Investing in China used to be an easy proposition. You would just buy the big China names, then some of the major international stocks pegged to the fortunes of the world’s second-largest economy, and — voila! — the profits came pouring in.
Well, that was then, and this is now — and making money in China today is about as easy as finding a capitalist quoting Adam Smith at an Occupy Wall Street protest.
As friend, colleague and Investorplace Editor Jeff Reeves recently pointed out, there are at least five key issues at play that make investing in China a risky bet. And while I agree with Reeves about the strong headwinds in China such as an ugly housing market and the lack of trustworthy economic data coming out of the country, I also think there are tailwinds that could send many beaten-up China-related stocks higher in the months ahead.
Perhaps the biggest tailwind comes from the Chinese government and the People’s Bank of China, or PBOC. In an attempt to juice up its slowing GDP growth, Chinese policymakers slashed interest rates not once, but twice, in June. They also trimmed banks’ required reserve ratios in three 50-basis-point increments since last November. That move has released an estimated 1.2 trillion yuan ($190 billion) for new lending, and that capital is sure to have a positive effect on the economy going forward.
Of course, this extra liquidity has just begun to work its way through the system, so it’s too early to tell just when this stimulus will kick in. What we do know is that so far, there hasn’t been any significant uptick in inflation due to cheaper cost of capital. In fact, the Chinese CPI print for August was up just slightly to 2% for the month, and that’s following July’s 30-month low of 1.8%.
Another strong driver for China and related stocks going forward is the recently announced news that the Chinese government will undertake a massive stimulus package estimated at $158 billion-plus. I detailed the implications of this in a recent article, but in short, the country has plans to build 1,254 miles of roads, nine new sewage-treatment plants, five port improvement projects, two waterway system enhancements and 25 new subway projects.
This large amount of capital from monetary easing, as well as the infrastructure spending bump, likely will find its way down to a few sectors and companies positioned to profit.
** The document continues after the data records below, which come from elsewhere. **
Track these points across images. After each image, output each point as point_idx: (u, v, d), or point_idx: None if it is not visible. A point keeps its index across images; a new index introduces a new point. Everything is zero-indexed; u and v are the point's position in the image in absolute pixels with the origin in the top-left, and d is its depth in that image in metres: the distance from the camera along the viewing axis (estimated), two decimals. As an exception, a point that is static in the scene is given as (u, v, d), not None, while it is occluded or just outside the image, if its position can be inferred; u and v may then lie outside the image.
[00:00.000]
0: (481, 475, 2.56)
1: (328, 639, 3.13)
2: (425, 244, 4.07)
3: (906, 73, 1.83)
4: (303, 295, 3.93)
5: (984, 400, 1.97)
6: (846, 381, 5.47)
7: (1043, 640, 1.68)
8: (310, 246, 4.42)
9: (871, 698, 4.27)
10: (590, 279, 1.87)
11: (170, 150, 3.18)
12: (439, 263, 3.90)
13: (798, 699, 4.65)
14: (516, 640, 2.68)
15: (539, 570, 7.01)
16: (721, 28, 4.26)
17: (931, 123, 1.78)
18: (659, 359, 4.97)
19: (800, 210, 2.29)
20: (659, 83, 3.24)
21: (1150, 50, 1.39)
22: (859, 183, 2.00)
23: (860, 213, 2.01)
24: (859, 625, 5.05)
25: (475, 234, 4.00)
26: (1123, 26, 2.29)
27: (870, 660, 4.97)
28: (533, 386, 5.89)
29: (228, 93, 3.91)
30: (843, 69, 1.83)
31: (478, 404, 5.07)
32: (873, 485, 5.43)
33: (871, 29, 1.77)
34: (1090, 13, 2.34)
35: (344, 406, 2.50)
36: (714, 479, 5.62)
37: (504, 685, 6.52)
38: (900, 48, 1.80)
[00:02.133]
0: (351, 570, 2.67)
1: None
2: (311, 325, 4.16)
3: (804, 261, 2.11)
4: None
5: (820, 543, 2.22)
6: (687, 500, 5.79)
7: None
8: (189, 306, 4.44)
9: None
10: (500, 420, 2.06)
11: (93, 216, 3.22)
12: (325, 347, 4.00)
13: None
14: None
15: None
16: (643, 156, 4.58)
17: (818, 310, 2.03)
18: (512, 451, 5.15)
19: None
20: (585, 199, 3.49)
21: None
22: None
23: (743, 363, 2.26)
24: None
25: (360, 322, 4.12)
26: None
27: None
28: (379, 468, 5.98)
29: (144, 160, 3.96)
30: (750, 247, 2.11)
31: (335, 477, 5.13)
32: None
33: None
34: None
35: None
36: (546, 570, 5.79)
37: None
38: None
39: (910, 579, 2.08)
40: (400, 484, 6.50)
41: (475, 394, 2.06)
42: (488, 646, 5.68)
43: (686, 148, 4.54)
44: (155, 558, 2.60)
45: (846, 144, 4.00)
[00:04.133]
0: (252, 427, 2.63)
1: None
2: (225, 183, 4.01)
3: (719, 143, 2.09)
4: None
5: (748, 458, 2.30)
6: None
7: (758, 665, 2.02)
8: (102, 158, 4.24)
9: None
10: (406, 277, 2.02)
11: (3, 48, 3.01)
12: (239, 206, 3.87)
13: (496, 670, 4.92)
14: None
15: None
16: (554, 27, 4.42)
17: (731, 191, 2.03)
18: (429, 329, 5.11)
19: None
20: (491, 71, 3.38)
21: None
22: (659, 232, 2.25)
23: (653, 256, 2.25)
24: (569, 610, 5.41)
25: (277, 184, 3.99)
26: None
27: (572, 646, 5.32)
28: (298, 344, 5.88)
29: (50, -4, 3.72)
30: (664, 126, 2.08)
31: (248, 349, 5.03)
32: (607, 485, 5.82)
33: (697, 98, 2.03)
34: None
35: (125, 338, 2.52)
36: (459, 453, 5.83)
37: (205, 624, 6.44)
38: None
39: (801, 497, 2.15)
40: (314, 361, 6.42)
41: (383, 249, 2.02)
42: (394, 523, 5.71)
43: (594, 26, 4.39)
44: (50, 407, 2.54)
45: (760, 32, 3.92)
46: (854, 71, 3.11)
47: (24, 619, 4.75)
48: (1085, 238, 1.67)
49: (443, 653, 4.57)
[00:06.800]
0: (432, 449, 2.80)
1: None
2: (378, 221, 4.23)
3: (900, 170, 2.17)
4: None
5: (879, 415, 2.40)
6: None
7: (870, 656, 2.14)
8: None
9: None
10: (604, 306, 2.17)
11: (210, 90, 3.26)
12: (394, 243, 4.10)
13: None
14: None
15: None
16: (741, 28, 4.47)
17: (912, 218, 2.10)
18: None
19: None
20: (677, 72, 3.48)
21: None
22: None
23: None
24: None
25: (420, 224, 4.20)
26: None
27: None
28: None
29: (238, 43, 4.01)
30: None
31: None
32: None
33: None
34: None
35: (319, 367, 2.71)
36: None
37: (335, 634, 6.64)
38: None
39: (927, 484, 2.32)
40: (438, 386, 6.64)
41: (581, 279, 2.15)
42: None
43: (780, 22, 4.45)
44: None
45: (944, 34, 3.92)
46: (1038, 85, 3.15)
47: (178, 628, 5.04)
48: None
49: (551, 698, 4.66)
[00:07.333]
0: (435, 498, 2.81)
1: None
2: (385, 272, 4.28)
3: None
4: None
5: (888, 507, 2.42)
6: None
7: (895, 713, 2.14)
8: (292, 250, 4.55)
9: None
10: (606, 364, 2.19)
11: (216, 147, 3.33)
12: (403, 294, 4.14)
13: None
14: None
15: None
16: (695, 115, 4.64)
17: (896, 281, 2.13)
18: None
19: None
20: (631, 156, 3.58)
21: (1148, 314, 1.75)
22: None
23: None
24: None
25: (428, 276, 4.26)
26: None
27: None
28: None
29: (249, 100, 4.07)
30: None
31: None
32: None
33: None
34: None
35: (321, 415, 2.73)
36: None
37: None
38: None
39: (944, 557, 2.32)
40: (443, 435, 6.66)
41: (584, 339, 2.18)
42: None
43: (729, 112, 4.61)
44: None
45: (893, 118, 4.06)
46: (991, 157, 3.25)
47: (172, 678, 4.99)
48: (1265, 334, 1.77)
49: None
Of course, that might take awhile, so instead of putting a large amount of capital to work buying stocks and waiting for China’s stimulus to bear fruit, why not get into a few China plays with low-cost call options?
One sector poised to profit from the China story is raw materials — specifically copper, iron ore, coal and aluminum. In other words, the building blocks essential to massive infrastructure projects. One of the biggest mining and materials companies out there, and the leader in the copper space, is Freeport-McMoran Copper & Gold (NYSE:FCX).
Shares recently have surged past both short- and long-term technical levels, thanks in large part to the China build-up news, and of course, to the news that the Federal Reserve will keep the money spigot open on “QE Infinity.” Here I like the slightly out-of-the-money FCX Nov 2012 42 call. At a price of $1.66, it will only cost you $166 to control the option to buy 100 FCX shares — far less than $4,093 it would cost you if you bought 100 shares of FCX at Sept. 20’s close (both transactions exclude commissions and transaction expenses).
Another low-cost options candidate for a China rebound is iconic construction equipment maker Caterpillar (NYSE:CAT). The world’s biggest supplier of earth-altering machines is likely to get a lot of business from those 1,200-plus miles of roads to build, and that boosted demand for Cat tractors will be felt across the next several quarters. Getting in front of that demand with the CAT Nov 2012 95 call at just $2.71 ($271 per contract) is a low-cost alternative to buying 100 shares of CAT at $92.54, or $9,254.
Finally, if you think there will be a boost in China, why not own the right to control 100 shares of the benchmark iShares FTSE China 25 Index (NYSE:FXI)? Here the FXI Nov 2012 36 call at $59 cents, or $59 per contract, is a lot easier than putting up $3,452 to buy 100 shares at Sept. 20’s closing price.
If you want to wade into China without risking a whole lot of capital, then do so using these low-cost options.
As of this writing, Jim Woods did not hold a position in any of the aforementioned securities.